I don't understand your other DD's problem. She's seen the new member of your family and (if she makes up with her sister) surely will soon do so again. No one's keeping tally of who spends time with the baby on a tick chart are they?
Don't let the happy occasion of having a new baby in the family, your first grandchild, deteriorate into a bitter chalking up of scores. Forget these petty imagined slights and apparent preferences. You don't want to be harbouring resentment for years that you didn't get the first pram outing, surely? Give it time and it will all sort out.
And congratulations on your GC, look forward to the wonderful times you'll spend together over many years!

harrysgran Tue 25-Jul-17 13:26:10

I'm sure in time things will settle down its usually the paternal grandparents that feel left out but your DD sounds like she has a great relationship with you to allow you at the birth and to cut the cord maybe the other granny felt left out at this so is determined to make herself indispensable however she doesn't work and drives so probably has got a lot more time I wouldn't worry too much I work and used to feel a bit put out when my DD went on holiday with the in-laws I can't go in term time but like all things this came to an end when GS started school so I'm so glad I made nothing of it just bide your time DD will need you soon

Nelliemaggs Tue 25-Jul-17 13:41:56

I can only say what so many have already said. Your poor DD so soon after the birth will hardly know which end is up. Give her time and above all don't make her feel bad and also aim to stop the siblings falling out.
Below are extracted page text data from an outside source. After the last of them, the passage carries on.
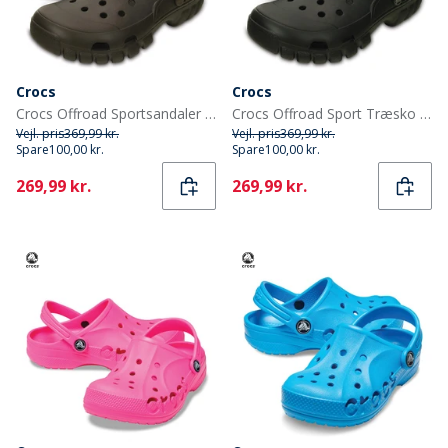
Crocs
Crocs
Crocs Offroad Sportsandaler Espresso/Valnød
Crocs Offroad Sport Træsko Sort/Grafit
Vejl. pris
369,99 kr.
Vejl. pris
369,99 kr.
Spare
100,00 kr.
Spare
100,00 kr.
Current
Current
269,99 kr.
269,99 kr.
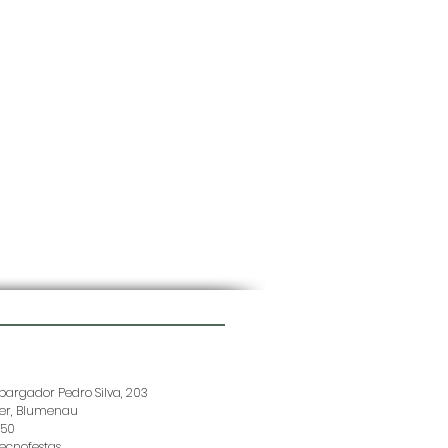
argador Pedro Silva, 203
der, Blumenau
150
ecnofestas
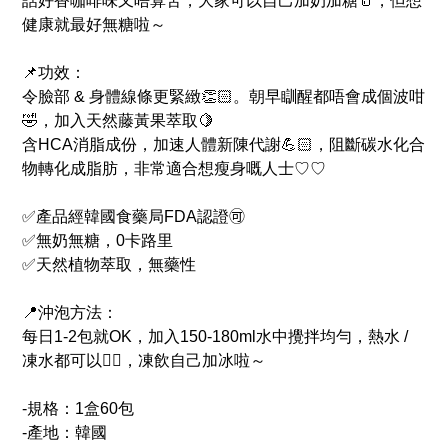
話好香咖啡味又唔算苦，大家可以自己加奶加糖🥛，但想
健康就最好無糖啦～
📌功效：
令臉部 & 身體線條更緊緻👏🏻。朝早瞓醒都唔會成個波咁
🤣，加入天然藤黃果萃取🍋
含HCA消脂成份，加速人體新陳代謝💪🏻，阻斷碳水化合
物轉化成脂肪，非常適合想瘦身嘅人士♡♡
✅產品經韓國食藥局FDA認證🉑
✅無奶無糖，0卡路里
✅天然植物萃取，無藥性
📍沖泡方法：
每日1-2包就OK，加入150-180ml水中攪拌均勻，熱水 /
凍水都可以👌🏻，凍飲自己加冰啦～
-規格：1盒60包
-產地：韓國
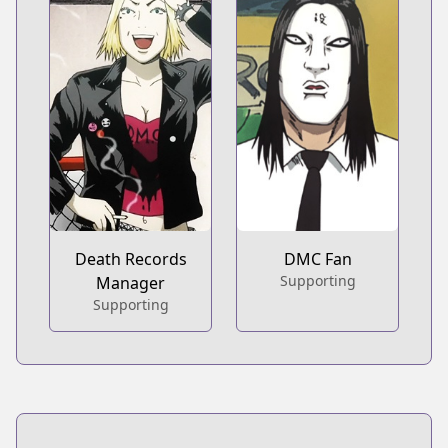
Death Records
DMC Fan
Supporting
Manager
Supporting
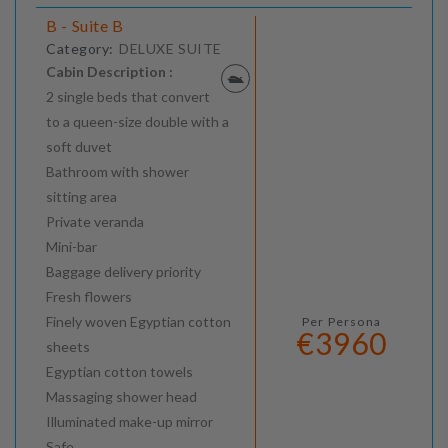
B - Suite B
Category:
DELUXE SUITE
Cabin Description :
2 single beds that convert
to a queen-size double with a
soft duvet
Bathroom with shower
sitting area
Private veranda
Mini-bar
Baggage delivery priority
Fresh flowers
Finely woven Egyptian cotton
Per Persona
€3960
sheets
Egyptian cotton towels
Massaging shower head
Illuminated make-up mirror
Safe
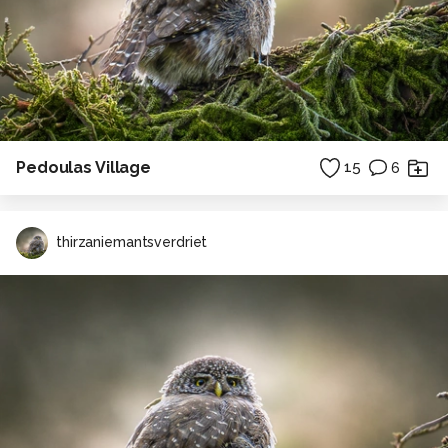
Pedoulas Village
15
6
thirzaniemantsverdriet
When my daughter disappeared to Australia they rented a place in her partner's tiny town minutes from his parents. I was so relieved, especially when DD became pregnant very early on as I wanted her to have the loving support I would have given her. It didn't turn out like that; his mother and sister weren't welcoming at all and before baby was born DD and partner moved far away from them. I flew in and got to spend three precious weeks doing what I could to help after a difficult Caesarean which almost killed my DD. MIL turned up after I left and said later that she would have "liked to slap DD" for the untidiness of the little house. Not a nice woman. While I ŵas there the only untidiness I saw was my future SIL's clothes which were usually left where they fell!

I would have given anything for DD to have the support and help of a fond MIL.

I had the good fortune to be near at hand to help with all my DGDs on this side of the world whereas my fellow grandmother lives far away. She makes frequent visits for a week at a time and I must admit shamefacedly to a twinge of jealousy that every year she gets to see the children on Christmas Day morning unwrapping their presents. It's not always easy but there really is enough love to share around with a healthy dose of give and take.

Elrel Tue 25-Jul-17 13:46:29

Nellie - I like your honest post. Glad you could be there to support DD, she so didn't need a visit from toxic MiL!